_DESCRIPTION OF THE TASK:_ Count every line below that contains "Boot", then give that count and nothing else.

(Collection entries)
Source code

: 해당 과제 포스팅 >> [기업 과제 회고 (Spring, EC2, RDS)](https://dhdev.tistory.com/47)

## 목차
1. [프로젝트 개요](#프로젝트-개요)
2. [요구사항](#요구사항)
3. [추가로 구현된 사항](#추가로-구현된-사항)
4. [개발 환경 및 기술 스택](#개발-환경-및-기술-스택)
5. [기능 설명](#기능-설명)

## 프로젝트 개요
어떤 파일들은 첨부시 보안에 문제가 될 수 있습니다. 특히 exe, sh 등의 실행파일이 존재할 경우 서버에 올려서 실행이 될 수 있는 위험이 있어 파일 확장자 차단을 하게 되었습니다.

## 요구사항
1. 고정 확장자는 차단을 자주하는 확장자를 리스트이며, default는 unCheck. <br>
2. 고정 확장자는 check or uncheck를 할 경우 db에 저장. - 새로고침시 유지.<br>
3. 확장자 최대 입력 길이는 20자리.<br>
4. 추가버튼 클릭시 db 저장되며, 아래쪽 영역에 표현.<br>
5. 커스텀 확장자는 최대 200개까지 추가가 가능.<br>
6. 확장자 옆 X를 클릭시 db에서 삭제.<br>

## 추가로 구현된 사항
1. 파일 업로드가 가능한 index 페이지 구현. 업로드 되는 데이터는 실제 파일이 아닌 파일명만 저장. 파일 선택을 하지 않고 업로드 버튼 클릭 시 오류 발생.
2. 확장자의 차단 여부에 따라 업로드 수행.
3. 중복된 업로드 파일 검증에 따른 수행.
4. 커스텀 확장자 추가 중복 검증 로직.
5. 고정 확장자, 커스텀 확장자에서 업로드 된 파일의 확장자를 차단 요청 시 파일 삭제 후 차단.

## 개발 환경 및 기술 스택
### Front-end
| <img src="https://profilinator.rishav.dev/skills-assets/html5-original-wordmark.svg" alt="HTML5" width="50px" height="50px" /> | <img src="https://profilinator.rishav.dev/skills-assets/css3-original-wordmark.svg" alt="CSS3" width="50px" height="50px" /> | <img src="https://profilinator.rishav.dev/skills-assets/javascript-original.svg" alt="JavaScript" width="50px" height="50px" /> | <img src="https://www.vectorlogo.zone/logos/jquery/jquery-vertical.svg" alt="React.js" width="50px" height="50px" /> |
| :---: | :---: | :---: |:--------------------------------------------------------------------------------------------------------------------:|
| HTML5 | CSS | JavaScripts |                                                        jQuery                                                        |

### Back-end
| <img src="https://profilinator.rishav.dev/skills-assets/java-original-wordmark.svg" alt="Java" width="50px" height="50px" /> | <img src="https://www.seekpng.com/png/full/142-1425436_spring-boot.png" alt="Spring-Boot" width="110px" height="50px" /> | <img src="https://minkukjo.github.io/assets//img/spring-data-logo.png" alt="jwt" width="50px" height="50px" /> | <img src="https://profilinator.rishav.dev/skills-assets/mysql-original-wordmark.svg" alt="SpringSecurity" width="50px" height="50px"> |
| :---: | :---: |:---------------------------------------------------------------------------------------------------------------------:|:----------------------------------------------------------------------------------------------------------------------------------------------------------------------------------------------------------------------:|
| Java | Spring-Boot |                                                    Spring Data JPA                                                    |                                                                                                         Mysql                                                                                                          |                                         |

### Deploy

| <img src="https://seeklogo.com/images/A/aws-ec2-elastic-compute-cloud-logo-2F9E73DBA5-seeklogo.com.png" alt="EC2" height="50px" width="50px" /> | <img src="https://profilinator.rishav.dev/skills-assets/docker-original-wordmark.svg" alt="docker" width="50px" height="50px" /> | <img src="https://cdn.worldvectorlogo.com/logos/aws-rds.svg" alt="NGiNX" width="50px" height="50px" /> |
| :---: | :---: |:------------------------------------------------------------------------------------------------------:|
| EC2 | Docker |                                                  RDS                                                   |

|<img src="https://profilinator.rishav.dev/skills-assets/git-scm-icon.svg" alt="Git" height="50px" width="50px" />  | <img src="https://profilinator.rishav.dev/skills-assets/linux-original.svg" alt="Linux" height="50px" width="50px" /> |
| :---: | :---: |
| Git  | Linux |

_WRITTEN SOLUTION:_ 2